From The Deuce
- Released in 1966
- Color/ B&W
- Running Time: 82 Min.
- Production Co: Minotaur
- Distribution Co: Universal Pictures (1967) (USA) (theatrical) (as Regional), Winkler Film
Cast and Crew
- Directed by Conrad Rooks
- Written by Conrad Rooks
- Starring Jean-Louis Barrault, Conrad Rooks, William S. Burroughs, Allen Ginsberg, Ravi Shankar, Paula Pritchett, Ornette Coleman, The Fugs, Herve Villechaize
- Produced by Francis Bouche, Louis-Emile Galey, Conrad Rooks
- Original Music by Ravi Shankar
- Cinematography by Étienne Becker, Robert Frank, Eugen Schüfftan
- Film Editing by Kenout Peltier
Thanks to the interest in this film, sparked somewhat by it's great trailer appearing on Synapse's 42nd Street Forever compilation, there will be some who will be interested enough to watch this film, a now well-known example of The 60's Art Film. Sometimes, an Experimental Art Film from it's most legendary era can be a critically-raved film that lived up to it's reputation which still has a major appeal, or one's "message" put to Film that reflected an opinion that was representative of that time, and they could wind up being very interesting, but in many cases, it's usually something that looks more like was aimed to please the creator, the critics, and those who "get it" and usually winds up being something of a period piece of a time and a place with some points of interest along the way once all of the pretension and hype are wiped away. The fact that the title has nothing to do whatsoever with the story in the film except for being the name of the place where Rooks was raised in as a child is a hint alone that the film comes off more "Look at me!!! Look at my important friends!!!" than a film with a message while a jumble of images filmed in different parts of the world fly through the screen, and that is it's failing with a retrospective look.
To be fair, it's true that the story is based on Rooks' personal experience of trying an experimental method to get off of drug addiction, and it's even good that the images of him strolling through the Grindhouse District of NYC prove that there was something of a good experimental film trying to get out, but sadly things went all over the place from there.

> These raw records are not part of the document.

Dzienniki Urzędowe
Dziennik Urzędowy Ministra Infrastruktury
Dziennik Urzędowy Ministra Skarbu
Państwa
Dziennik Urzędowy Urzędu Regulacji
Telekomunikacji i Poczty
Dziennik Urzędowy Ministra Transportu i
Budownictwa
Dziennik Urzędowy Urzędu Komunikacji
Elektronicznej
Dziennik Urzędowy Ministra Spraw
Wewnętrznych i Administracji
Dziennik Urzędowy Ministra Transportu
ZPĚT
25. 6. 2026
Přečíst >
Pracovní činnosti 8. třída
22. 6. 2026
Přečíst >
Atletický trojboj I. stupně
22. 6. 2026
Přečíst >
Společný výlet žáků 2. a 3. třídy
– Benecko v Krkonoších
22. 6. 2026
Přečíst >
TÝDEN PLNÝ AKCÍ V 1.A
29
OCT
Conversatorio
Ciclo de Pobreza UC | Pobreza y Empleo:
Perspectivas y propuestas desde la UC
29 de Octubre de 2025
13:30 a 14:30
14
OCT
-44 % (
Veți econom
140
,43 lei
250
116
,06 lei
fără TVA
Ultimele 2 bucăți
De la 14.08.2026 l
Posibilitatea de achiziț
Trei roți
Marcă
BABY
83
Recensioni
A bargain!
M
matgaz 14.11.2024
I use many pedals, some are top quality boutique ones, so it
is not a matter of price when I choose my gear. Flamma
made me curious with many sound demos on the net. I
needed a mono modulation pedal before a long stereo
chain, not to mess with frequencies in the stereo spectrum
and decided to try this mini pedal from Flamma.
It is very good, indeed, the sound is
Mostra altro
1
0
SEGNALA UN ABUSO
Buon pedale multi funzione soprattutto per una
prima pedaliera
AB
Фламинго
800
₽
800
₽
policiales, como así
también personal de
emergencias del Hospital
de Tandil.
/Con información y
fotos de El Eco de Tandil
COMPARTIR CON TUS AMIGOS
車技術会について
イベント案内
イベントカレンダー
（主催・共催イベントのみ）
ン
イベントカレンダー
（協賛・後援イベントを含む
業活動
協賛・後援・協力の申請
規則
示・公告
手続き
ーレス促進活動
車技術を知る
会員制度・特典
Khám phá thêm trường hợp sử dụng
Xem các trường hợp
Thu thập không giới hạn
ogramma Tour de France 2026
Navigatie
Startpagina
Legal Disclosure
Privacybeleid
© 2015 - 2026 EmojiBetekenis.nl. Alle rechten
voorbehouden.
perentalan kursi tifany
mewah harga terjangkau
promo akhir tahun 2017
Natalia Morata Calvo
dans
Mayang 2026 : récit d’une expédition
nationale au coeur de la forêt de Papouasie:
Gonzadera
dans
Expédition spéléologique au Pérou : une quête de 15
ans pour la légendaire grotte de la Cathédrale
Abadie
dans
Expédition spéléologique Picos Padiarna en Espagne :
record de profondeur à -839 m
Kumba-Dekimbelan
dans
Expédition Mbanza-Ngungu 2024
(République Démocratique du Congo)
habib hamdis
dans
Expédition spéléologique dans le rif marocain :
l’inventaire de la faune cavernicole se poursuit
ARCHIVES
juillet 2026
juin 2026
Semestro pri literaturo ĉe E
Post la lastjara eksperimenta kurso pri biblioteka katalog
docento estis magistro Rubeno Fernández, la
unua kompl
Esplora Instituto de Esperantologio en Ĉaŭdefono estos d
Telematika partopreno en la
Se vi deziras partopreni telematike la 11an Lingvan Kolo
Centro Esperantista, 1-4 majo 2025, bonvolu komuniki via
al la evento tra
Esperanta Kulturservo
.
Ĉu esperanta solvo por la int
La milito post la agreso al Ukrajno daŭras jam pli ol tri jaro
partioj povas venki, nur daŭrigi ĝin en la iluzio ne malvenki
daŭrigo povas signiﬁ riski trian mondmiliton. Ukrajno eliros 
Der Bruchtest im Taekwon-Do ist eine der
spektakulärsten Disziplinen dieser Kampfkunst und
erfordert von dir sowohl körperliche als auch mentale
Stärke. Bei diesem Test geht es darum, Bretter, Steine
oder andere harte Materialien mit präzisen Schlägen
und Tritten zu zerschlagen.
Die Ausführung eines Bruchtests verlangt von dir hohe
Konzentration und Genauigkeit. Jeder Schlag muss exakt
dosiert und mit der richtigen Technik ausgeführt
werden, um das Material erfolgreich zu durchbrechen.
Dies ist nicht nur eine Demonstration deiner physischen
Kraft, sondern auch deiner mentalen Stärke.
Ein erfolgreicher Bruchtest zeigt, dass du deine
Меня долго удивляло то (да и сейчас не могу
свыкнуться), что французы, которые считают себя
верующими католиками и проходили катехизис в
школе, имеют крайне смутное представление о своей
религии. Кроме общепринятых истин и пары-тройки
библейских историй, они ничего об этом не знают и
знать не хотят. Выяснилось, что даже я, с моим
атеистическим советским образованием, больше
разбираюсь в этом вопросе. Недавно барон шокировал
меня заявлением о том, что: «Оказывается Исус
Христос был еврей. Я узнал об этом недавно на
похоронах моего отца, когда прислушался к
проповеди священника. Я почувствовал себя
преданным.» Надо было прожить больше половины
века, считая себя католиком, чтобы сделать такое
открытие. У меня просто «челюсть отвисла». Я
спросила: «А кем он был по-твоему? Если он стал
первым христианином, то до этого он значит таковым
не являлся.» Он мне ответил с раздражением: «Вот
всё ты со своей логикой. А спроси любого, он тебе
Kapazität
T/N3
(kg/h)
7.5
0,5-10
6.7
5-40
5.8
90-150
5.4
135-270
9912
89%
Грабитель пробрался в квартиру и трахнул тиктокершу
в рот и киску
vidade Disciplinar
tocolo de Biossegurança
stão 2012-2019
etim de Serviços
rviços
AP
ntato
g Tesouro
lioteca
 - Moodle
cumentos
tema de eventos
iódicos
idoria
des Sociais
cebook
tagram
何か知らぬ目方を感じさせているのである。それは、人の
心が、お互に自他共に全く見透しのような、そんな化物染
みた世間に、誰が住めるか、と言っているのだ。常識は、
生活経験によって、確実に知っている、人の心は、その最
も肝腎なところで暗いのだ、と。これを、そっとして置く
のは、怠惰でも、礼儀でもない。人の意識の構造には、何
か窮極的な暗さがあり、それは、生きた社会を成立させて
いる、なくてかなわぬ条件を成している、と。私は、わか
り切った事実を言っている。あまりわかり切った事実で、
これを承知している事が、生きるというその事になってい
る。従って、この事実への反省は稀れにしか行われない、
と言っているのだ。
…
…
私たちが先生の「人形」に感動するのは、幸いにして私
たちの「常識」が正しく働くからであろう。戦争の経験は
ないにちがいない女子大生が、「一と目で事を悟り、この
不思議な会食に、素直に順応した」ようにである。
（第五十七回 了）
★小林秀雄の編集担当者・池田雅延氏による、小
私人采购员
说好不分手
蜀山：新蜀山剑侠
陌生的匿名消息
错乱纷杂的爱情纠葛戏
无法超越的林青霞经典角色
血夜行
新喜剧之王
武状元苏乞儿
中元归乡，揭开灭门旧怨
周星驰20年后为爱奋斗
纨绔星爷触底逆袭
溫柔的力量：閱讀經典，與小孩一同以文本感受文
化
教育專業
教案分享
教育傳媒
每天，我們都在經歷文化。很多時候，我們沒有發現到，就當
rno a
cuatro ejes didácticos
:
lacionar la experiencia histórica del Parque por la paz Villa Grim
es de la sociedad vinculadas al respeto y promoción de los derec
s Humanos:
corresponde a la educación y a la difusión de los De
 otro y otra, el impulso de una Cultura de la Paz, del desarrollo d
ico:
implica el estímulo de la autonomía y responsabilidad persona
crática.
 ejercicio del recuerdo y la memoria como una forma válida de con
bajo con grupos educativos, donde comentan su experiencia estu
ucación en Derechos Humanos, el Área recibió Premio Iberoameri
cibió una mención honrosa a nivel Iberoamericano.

What was mixed up with all of the other scenes was a simple story of one Russel Harwick (Rooks) trying out some kind of Swedish Sleep Treatment to cure his drug addiction in scenes shot in Paris, France, with some of the treatment sparking to make him think on some of his past including his life in the title town, walking through NYC, and even being in India and at Stonehenge, the later only being represented with a few seconds of film. Of all of that traveling, it's best to note that the best scenes were made back in NYC, with Rooks walking through many points of interest that could have made a more interesting film alone, especially as the viewer is treated to scenes involving The Fugs, Allen Ginsberg, and William Burroughs, who appears with Herve Villechaize in a couple of scenes, although it has to be admitted that he also is good in the treatment scenes filmed in Paris, giving them a real point of interest.
The known image on the cover of the DVD is from one of the film's "trippy" moments that's supposed to remind the viewer of the film's message about being a drug addict, as in one scene he plays a "Vampire" in a moment staged somewhere. One can understand about trying to get a statement out, but the whole effect of the film to some of it's viewers is one of complete narcissism. Chappaqua won awards, and the opening moments remind us of one of them, but once all of the crap is thrown away, what's left are some NYC scenes that looked like they were ready for a better film, some classic cameos, Rooks proving that he was no actor, and some music to make a solid soundtrack. The real star of the film is the cinematography by Robert Frank, and combines the images with the artful skill that gave the film it's reason to exist, but to some eyes, it's something more geared to Experimental Indie Film Students than something really exciting that captures the moment or the feeling in every frame.